TASK INSTRUCTIONS:
**1.** How would you sum up the Ticketmaster discussion in two sentences?
**2.** What amounts does the Ticketmaster discussion mention, counting both numbers and letters that stand in for numbers?
**3.** Carry on the Ticketmaster discussion with a further comment after its last one.

READING TEXT:
————————

You do understand that Ticketmaster has an effective monopoly and has a past history of sketchy business practices. I certainly wouldn't be surprised if they pocketed it themselves or a large majority of it. It would be completely congruent with their business practices.
Yeah I know TM is sketchy and monopolistic. That doesn't mean they have the leverage to take 90% of the money for themselves. The artists would raise the face value of their tickets to recapture it if it were as simple as that.
We don't know what the details are on how the money is divvied up, but I do know that artists must be getting upside on this dynamic pricing.
> That doesn't mean they have the leverage to take 90% of the money for themselves
Listen, that's exactly what they have. The music business mostly exists to screw artists out of money made from their work, probably more now than ever.
The artist signs a contract to pay for X dollars, that's what they get and they have no leverage whatsoever to go after that upside. Ticketmaster would have to share the data about the dynamic pricing in the first place and they are NOT doing that.
Depends how it works, just as an example (not what they are doing) if ticket master guarantees X seats for Y price. Then the band might be fine with ticket master doing what every they wish -- there's no risk to the band.

————————

DATASET EXCERPTS:
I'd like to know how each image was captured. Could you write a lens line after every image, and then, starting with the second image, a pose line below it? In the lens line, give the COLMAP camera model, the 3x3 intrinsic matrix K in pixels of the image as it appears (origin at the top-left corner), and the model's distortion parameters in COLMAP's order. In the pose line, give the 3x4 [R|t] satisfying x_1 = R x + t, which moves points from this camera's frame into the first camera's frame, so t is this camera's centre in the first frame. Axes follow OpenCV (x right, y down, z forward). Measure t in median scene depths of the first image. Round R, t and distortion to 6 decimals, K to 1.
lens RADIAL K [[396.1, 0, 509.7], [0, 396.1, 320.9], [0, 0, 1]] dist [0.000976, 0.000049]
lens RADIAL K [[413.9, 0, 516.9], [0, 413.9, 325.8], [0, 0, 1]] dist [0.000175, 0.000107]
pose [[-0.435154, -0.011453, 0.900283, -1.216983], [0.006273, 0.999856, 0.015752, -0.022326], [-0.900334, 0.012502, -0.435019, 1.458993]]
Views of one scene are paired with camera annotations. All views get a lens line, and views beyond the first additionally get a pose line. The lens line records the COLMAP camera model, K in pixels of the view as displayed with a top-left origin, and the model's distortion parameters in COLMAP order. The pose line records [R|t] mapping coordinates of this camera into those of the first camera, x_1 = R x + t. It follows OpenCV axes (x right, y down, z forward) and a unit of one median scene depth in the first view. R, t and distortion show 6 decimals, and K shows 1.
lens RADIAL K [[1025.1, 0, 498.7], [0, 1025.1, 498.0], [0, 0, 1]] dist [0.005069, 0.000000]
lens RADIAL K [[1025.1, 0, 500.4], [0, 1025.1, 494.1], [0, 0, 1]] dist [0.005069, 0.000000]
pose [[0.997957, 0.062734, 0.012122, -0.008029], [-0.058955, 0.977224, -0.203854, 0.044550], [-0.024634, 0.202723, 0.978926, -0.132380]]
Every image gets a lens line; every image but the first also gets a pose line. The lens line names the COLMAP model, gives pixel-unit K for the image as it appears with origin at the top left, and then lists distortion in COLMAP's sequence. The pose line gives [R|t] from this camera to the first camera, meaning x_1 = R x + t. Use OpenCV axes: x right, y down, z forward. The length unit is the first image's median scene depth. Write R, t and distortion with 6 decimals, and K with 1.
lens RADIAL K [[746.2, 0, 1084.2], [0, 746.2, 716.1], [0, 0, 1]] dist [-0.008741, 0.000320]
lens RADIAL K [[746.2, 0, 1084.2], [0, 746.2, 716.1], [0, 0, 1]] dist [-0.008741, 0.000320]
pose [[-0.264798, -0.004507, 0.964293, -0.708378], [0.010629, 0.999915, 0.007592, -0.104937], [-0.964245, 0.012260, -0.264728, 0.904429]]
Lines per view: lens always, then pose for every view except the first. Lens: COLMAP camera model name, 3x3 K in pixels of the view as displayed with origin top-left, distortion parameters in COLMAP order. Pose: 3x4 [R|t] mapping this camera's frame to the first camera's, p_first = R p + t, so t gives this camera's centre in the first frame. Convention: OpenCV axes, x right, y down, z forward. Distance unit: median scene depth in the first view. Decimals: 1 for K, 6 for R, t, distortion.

————————

OUTPUTS FOR THE TASKS:
**1.** One commenter argues that Ticketmaster, an effective monopoly with a history of sketchy business practices, could pocket most of the money and that artists have no leverage to go after the upside from dynamic pricing. Another agrees that Ticketmaster is sketchy and monopolistic but doubts it could take 90% of the money, holding that artists must be getting upside, and a further comment notes that if Ticketmaster guaranteed a set number of seats at a set price, there would be no risk to the band.

**2.**
- 90% of the money
- X dollars
- X seats
- Y price

**3.**
Granted the band probably negotiated minimums and a cut. Remember, you also have the venue, security, traffic, marketing, etc. There's a lot involved with these kind of events.
If an artist wants to play a big venue and make money by volume, then they need to grin and bear it.
Because TicketMaster/LiveNation own most of the large music venues in the country. And if you don't use them in a "vertical stack" you don't get to play those venues.
And even at $50/ticket, you make money a lot faster in a 25,000 seat arena than you do trying to play 15 nights at an "intimate" theater (hey, guess what, TM/LN own a huge swathe of those too).
We complain on HN about tech "monopolies" (or debate their existence, at least). TM/LN is a much larger effective monopoly that, to my knowledge, has not had any real investigation.
> Pearl Jam and Bruce Springsteen will tell you a similar story
Springsteen's team is defending dynamic pricing [1], with Ticketmaster claiming "promoters and artist representatives set pricing strategy and price range parameters on all tickets, including dynamic and fixed price points."